There is a lot of noise about AI in contract work right now, and most of it is not useful to the lawyer who actually has to ship the deal. Vendor pitches make every product sound essential. Internal champions oversell what the tools can do today. Skeptics undersell what they can do tomorrow. The lawyers stuck in the middle have to figure out which tools to pick, how to evaluate them, and how to get people to actually use them once the contracts are signed.
How to Contract hosted a webinar that cut through that noise. Host Matt Kohel, Partner at Saul Ewing and head of the firm's AI practice group, sat down with three colleagues who use these tools every day. Ricky Brooman is Director of Litigation Support at Saul Ewing and runs the firm's evaluation work on AI products. Tal Unrad is a Partner in the firm's Boston corporate transactional group who handles M&A and outside general counsel work. Tom Goodwyn is Counsel in the Chicago office whose practice covers real estate finance and the full range of real estate transactions. The mix of perspectives, evaluation lead plus two transactional lawyers using the tools daily, kept the conversation grounded in what actually works.
The conversation moved across where to start with AI, how to evaluate output, how to build playbooks and prompt libraries, how to structure a real pilot, how to drive adoption past the early adopters, and how to know when a tool has stopped earning its keep.
Here are our top ten takeaways from the speakers' comments during the webinar:
Start with the tasks that hurt the most. Look for high-volume, lower-risk work where the time cost is real and the consequences of a mediocre output are manageable. Redline summaries, abstracts, first drafts from templates, and provision searches across large document sets are the places to start. The early wins also build comfort with the tool, which matters when we want broader adoption later. We can always layer in higher-stakes work once the team trusts the tool.

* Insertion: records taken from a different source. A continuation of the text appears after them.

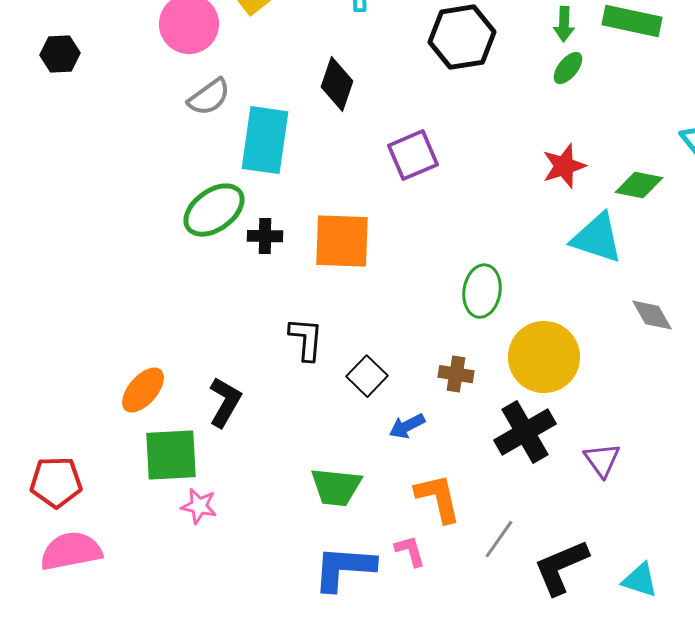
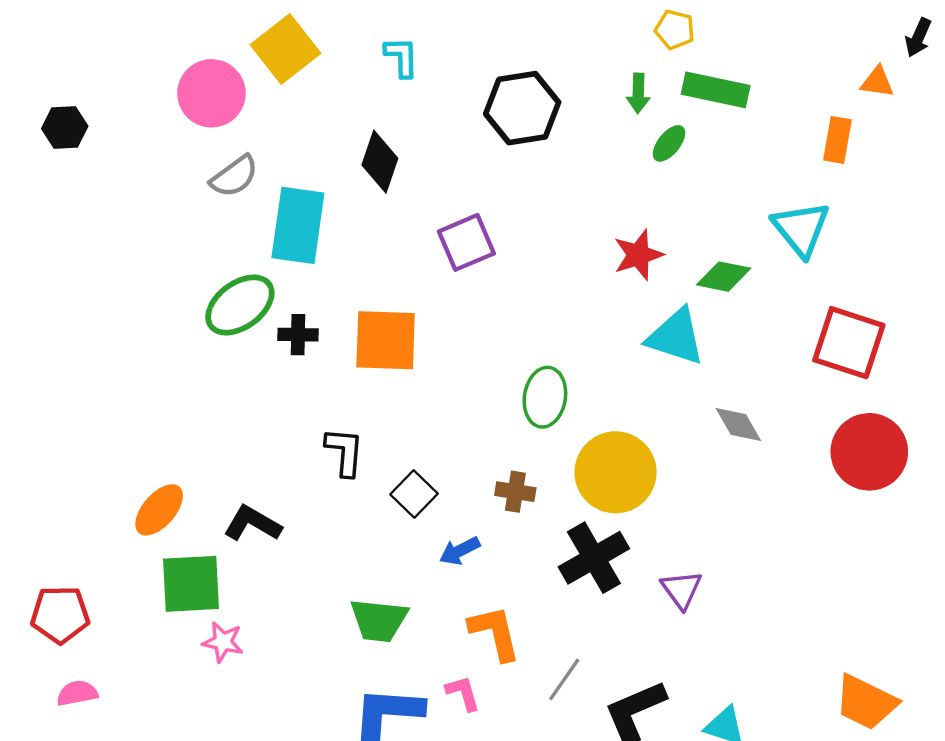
green ellipse: (568, 68) -> (669, 143), moved
black L-shape: (225, 402) -> (252, 524), turned -90
pink semicircle: (71, 551) -> (77, 693), size x0.6

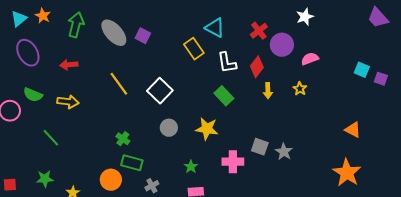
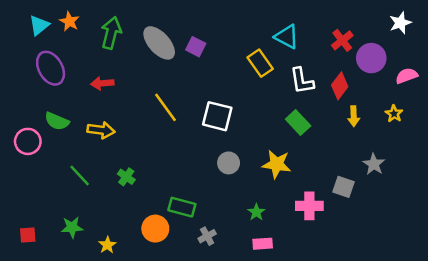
white square: (160, 91) -> (217, 116), turned -30
green cross: (123, 139) -> (126, 177), moved
gray star: (284, 152) -> (374, 164), moved

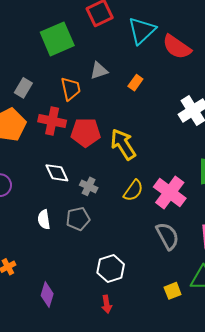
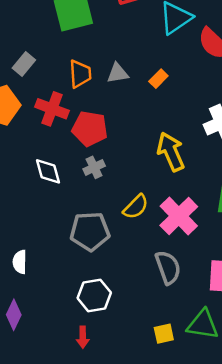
gray triangle: (99, 71) -> (118, 73), moved
yellow arrow: (123, 144) -> (171, 152), moved
gray cross: (89, 186) -> (94, 167), moved, turned 30
gray pentagon: (78, 219) -> (90, 231), moved, size x1.4
white semicircle: (44, 220) -> (20, 262), moved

Decide whether you want quicker or better on each task. These are different goals, and they require different workflows. Quicker output needs heavier back-end review from us. Better output requires more upfront vetting of the system. Knowing which one we are after on a given task is what keeps the tool from disappointing on the wrong axis.

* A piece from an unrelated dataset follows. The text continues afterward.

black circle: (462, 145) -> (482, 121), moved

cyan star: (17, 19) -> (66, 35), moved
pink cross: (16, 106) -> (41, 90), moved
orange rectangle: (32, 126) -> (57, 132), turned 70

Build a playbook that sets your boundaries. A playbook captures the limits we have already accepted, like insurance liability ranges and other negotiation boundaries, and becomes the gold standard we redline incoming drafts against. The progression is crawl, walk, run. Start with AI-assisted document analysis. Move to a curated database of agreements you actually like. Then build the playbook so the boundaries are baked into the workflow, not relearned every deal.
Save your prompts and share them across the team. A good prompt is intellectual property. The first version is rarely the right one, and by the tenth iteration you have something genuinely useful. Tools that let us save and share prompts turn one person's hard-won expertise into team-wide leverage. Use that feature deliberately.
Treat a new AI tool like a new hire whose only reference is its mother. The salesperson will tell us everything wonderful about the product. We will not see the negative things until we have tested it on tasks we already know the answer to. Start with questions where we can verify the output instantly, then progress to questions where a trusted colleague can double-check the work. The AI never gets above third or fourth-year associate quality, so human review is permanent.
Curate your inputs as carefully as you evaluate the outputs. Uploading a hundred-point term sheet and expecting a clean draft of a contract is a mistake. Pull out the four or five points that actually need to flow through and feed those instead. Same for long contracts. Feed the AI the sections that matter, not the whole boilerplate-heavy document. The output quality is downstream of the input quality.
Run a structured RFI to POC pilot, not a sales demo. Cull from five providers down to two for proof of concept. Use real users and gnarly real-world use cases for at least three weeks. Score on a one to five scale across consistent KPIs and capture the data in a spreadsheet so we can compare tools on the same paces. Pair the quantitative scores with weekly qualitative feedback meetings. The vendor relationship matters as much as the feature set.
Drive adoption with one-on-one coaching, not just group training. Different users sit at different points on the comfort spectrum on any given day. The lawyer asking for training wheels and the lawyer asking complex prompting questions both need support, and they need it in different formats. Group continuing education has its place, but adoption happens in one-on-one sessions and in colleague-to-colleague conversations. Someone hearing that a peer saved three hours on a task they also do is a more persuasive case than any internal training deck.
Pick a platform, commit to it, and stop changing horses. Software fatigue is real. If we keep migrating users to new tools, even good ones get rejected because people are tired of relearning the workflow. Drive awareness across multiple mediums, double down on the platform we have, and accept that the ten percent who will never adopt are not the audience. The eighty percent in the middle is where the work pays off.
Watch how vendors are integrating AI, not just whether they have it. The cloud transition produced winners and losers based on who handled the migration well. The AI integration moment is doing the same thing. Look for vendors that are integrating AI thoughtfully into the software's existing workflow, with frictionless input and output. Look for providers with longevity, versatility across domains, and the financial backing to invest in the latest LLMs as they come. Point solutions chasing one use case are higher risk in the current market.